In fact, now I’m on a roll, if you were caught up in woozy excitement and fell in love with this film, stop reading now. My review is unerringly going to spiral into a sort of hit-man’s list entitled ‘things that bugged me’:

  1. Are we meant to like Gatsby? I sort of got the impression that women (and men) everywhere are meant to swoon like giddy morons at his appearance and feel in their gut that he’s the perfect man for Daisy. Well, frankly… he’s an arse. He’s a violent, lying, stalker who represents the ultimate perils of Golden Age thinking. Who tries to recapture the past to that extent without being tested for a serious underlying mental illness? And for all of his ‘oo I’m so thoughtful’, he chucks all his shirts about with reckless abandon, I bet not giving two hoots about who is going to have to fold them all later. And, to be honest, although it’s claimed that he’s cheated out of an elderly gentleman’s inheritance, funnily enough elderly gentleman’s inheritance goes to elderly gentleman’s family; not some deluded teenager who rocks up and then sticks around impersonating the elderly gentleman in hope of pocketing a coin or two when he snuffs it. Is he every girl’s ultimate dream: a money-grasping, jealous, control-freak with a God-complex? Yum.

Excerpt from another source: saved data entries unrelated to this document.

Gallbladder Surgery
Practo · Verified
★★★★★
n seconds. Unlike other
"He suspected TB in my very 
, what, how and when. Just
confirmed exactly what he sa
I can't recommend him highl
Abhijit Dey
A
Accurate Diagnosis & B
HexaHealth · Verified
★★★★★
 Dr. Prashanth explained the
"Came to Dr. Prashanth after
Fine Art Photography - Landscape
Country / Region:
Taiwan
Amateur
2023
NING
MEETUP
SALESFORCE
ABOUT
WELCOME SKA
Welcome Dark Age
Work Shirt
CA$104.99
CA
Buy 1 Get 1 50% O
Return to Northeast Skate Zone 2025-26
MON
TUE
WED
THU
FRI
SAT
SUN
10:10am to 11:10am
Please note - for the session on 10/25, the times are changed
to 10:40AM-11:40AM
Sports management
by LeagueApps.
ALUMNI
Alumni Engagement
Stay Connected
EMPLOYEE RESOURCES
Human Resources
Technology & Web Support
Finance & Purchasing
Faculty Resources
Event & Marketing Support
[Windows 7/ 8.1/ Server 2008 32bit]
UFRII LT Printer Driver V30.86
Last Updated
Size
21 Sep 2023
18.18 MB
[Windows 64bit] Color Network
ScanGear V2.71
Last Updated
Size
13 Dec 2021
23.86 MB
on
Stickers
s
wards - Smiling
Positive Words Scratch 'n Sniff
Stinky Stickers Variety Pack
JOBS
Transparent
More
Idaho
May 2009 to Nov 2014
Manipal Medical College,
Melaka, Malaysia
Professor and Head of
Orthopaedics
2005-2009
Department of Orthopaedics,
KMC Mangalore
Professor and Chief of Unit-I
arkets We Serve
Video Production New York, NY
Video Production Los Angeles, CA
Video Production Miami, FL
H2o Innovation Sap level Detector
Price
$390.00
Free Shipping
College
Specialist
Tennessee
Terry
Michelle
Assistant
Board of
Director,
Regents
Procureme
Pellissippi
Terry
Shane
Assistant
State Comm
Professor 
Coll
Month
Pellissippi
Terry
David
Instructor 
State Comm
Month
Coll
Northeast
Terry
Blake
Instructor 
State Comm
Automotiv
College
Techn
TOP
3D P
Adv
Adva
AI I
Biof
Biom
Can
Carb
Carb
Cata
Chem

  2. And, while we’re about it, why are his eyes so blue? Turn down the filter, Baz!
  3. Some people didn’t think that the film captured quite enough homoeroticism and Nick’s questionable sexuality: a theme that allegedly permeates the book by the bucketful. But these people are clearly morons. Subtlety is not Baz’s middle name. Just rewatch the dancing scene. It’s all very Cabaret and a little bit how threesomes get started. Let’s be honest, it’s all a bit… well, gay.
  4. For all the millions Baz spent on special effects, why was the hat continuity still a nightmare?
  5. Many characters suffer from a strain of amnesia common in literature: Nick forgets that it’s his thirtieth birthday until midway through it, Jordan forgets meeting Gatsby five years previously, despite all of her best friend’s tears and pearl scattering on the stricken wedding morning from hell. Maybe they should take more water with it.
  6. Vie are some of ze Buchanan’s staff French?

I promise that I actually quite enjoyed this film and would consent to watch it again with or even without a gun thrust into my temple. It just had it flaws. And they were many. I hate the unnecessary sanatorium framing narrative with its constant foggy motif. But I also hate aubergines, and that doesn’t stop me liking their amazing colour or cradling them like babies. It’s totally possible to despise and quite enjoy a movie (or vegetable – how did I get into this tangled web of simile). I’d just probably rather watch Romeo + Juliet. That’s all.